### PROBLEM TO WORK ON
The answer is all of the entries below, repeated exactly and free of pictures.

### Stored data

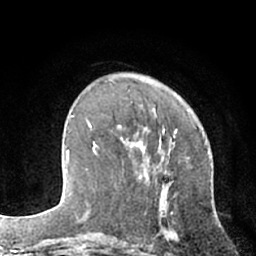
Breast MRI (dynamic contrast-enhanced), one axial slice. Slice 23 of 66 in the series (ordered by position). Cropped to one breast. Dynamic contrast-enhanced series, time point 2 of 7 at this slice position (early post-contrast). 1.5 T. TE 3 ms, TR 6.2 ms. 256 × 256 image matrix, field of view 160 × 160 mm. Female patient.
Structures marked on this image (semi-automatic segmentation, software-assisted and operator-edited):
- enhancing-tissue mask used for the functional tumour volume (all voxels passing the contrast-enhancement thresholds inside the analysis volume; usually the tumour): bounding box (x1, y1, x2, y2) in pixels: (92, 127, 142, 178)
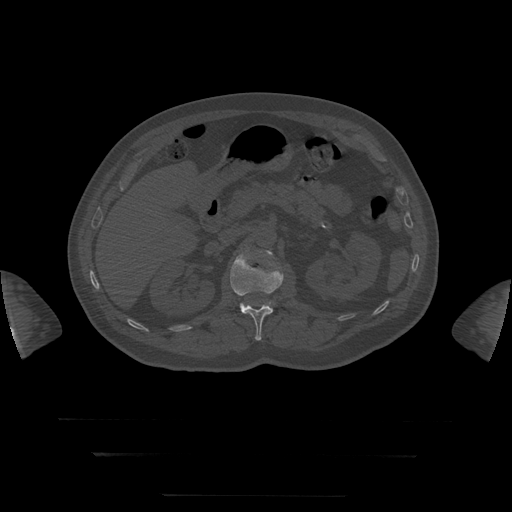
CT including the spine, one axial slice. Position 43 of 397 along the scan axis. 120 kVp. Bone window (W 1800 / L 400 HU). 1.25 mm slice thickness. 512 × 512 image matrix. Patient age 73 years. From the clinical record (not read from this slice): primary cancer: prostate.
Annotated regions visible in this slice (semi-automatically segmented with operator editing):
- L1 vertebra: box from (x=231, y=250) to (x=284, y=341) px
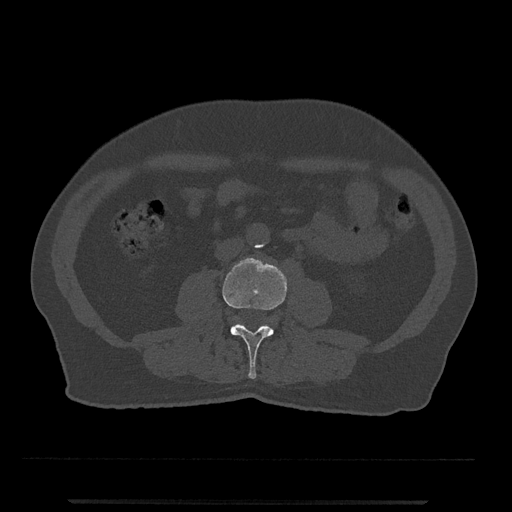
CT including the spine, one axial slice. Slice 189 of 797 in the series (ordered by position). Bone window (W 1800 / L 400 HU). 0.5 mm slice thickness. 512 × 512 image matrix, field of view 419 × 419 mm. Patient: male, 63 years. Case-level facts recorded for this patient, not image findings: primary cancer: prostate.
Annotated regions visible in this slice (semi-automatically segmented with operator editing):
- L3 vertebra: bounding box (x1, y1, x2, y2) in pixels: (222, 257, 287, 379)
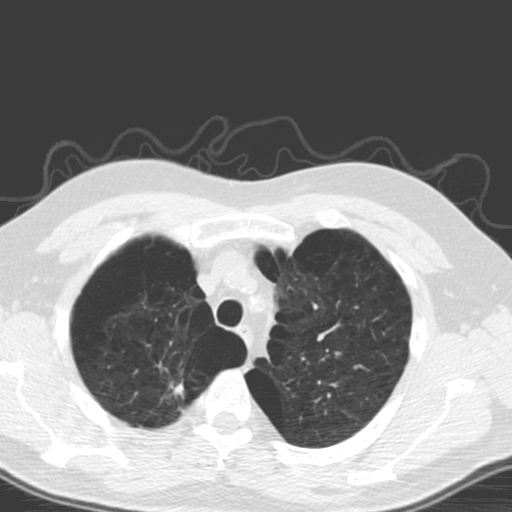
Axial slice from a low-dose chest CT screening exam; baseline screening round; lung window (W 1500 / L -600 HU); 3.2 mm slice thickness; slice 35 of 173 in the series. Male participant, aged 56 years at enrolment.
- Expert reader's lesion annotation, box from (x=141, y=354) to (x=208, y=433) px.
- Screening reader's record for this exam (one nodule recorded; not confirmed to be the boxed lesion): non-calcified nodule or mass ≥4 mm, right upper lobe, 20 × 12 mm, spiculated (stellate) margins, soft tissue attenuation.
- Later outcome: lung cancer diagnosed 205 days after this screen — large cell carcinoma, NOS, right upper lobe, poorly differentiated (G3), stage IA (AJCC 6th edition), 18 mm at pathology.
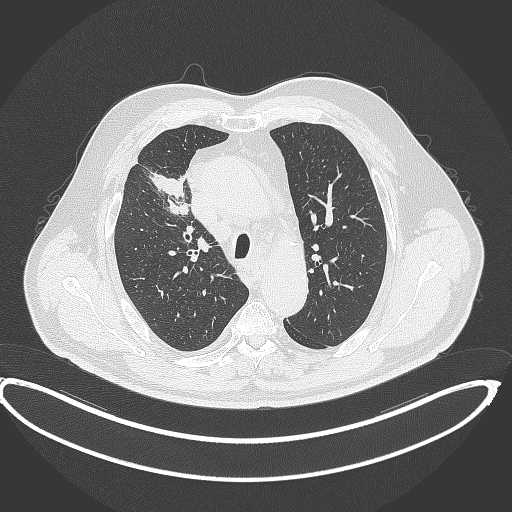
Chest CT, one axial slice; slice 293 of 390 in the series (ordered by position); 120 kVp; lung window (W 1500 / L -600 HU); 512 × 512 image matrix. Male patient, age 62 years. From the clinical record (not read from this slice): clinical TNM (as recorded): T1c N3 M1c.
Structures marked on this image (bounding box drawn by a radiologist):
- lung tumour (recorded histology: adenocarcinoma): bounding box (x1, y1, x2, y2) in pixels: (146, 170, 191, 215)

### SOLUTION FOR THIS TASK
Breast MRI (dynamic contrast-enhanced), one axial slice. Slice 23 of 66 in the series (ordered by position). Cropped to one breast. Dynamic contrast-enhanced series, time point 2 of 7 at this slice position (early post-contrast). 1.5 T. TE 3 ms, TR 6.2 ms. 256 × 256 image matrix, field of view 160 × 160 mm. Female patient.
Structures marked on this image (semi-automatic segmentation, software-assisted and operator-edited):
- enhancing-tissue mask used for the functional tumour volume (all voxels passing the contrast-enhancement thresholds inside the analysis volume; usually the tumour): bounding box (x1, y1, x2, y2) in pixels: (92, 127, 142, 178)
CT including the spine, one axial slice. Position 43 of 397 along the scan axis. 120 kVp. Bone window (W 1800 / L 400 HU). 1.25 mm slice thickness. 512 × 512 image matrix. Patient age 73 years. From the clinical record (not read from this slice): primary cancer: prostate.
Annotated regions visible in this slice (semi-automatically segmented with operator editing):
- L1 vertebra: box from (x=231, y=250) to (x=284, y=341) px
CT including the spine, one axial slice. Slice 189 of 797 in the series (ordered by position). Bone window (W 1800 / L 400 HU). 0.5 mm slice thickness. 512 × 512 image matrix, field of view 419 × 419 mm. Patient: male, 63 years. Case-level facts recorded for this patient, not image findings: primary cancer: prostate.
Annotated regions visible in this slice (semi-automatically segmented with operator editing):
- L3 vertebra: bounding box (x1, y1, x2, y2) in pixels: (222, 257, 287, 379)
Axial slice from a low-dose chest CT screening exam; baseline screening round; lung window (W 1500 / L -600 HU); 3.2 mm slice thickness; slice 35 of 173 in the series. Male participant, aged 56 years at enrolment.
- Expert reader's lesion annotation, box from (x=141, y=354) to (x=208, y=433) px.
- Screening reader's record for this exam (one nodule recorded; not confirmed to be the boxed lesion): non-calcified nodule or mass ≥4 mm, right upper lobe, 20 × 12 mm, spiculated (stellate) margins, soft tissue attenuation.
- Later outcome: lung cancer diagnosed 205 days after this screen — large cell carcinoma, NOS, right upper lobe, poorly differentiated (G3), stage IA (AJCC 6th edition), 18 mm at pathology.
Chest CT, one axial slice; slice 293 of 390 in the series (ordered by position); 120 kVp; lung window (W 1500 / L -600 HU); 512 × 512 image matrix. Male patient, age 62 years. From the clinical record (not read from this slice): clinical TNM (as recorded): T1c N3 M1c.
Structures marked on this image (bounding box drawn by a radiologist):
- lung tumour (recorded histology: adenocarcinoma): bounding box (x1, y1, x2, y2) in pixels: (146, 170, 191, 215)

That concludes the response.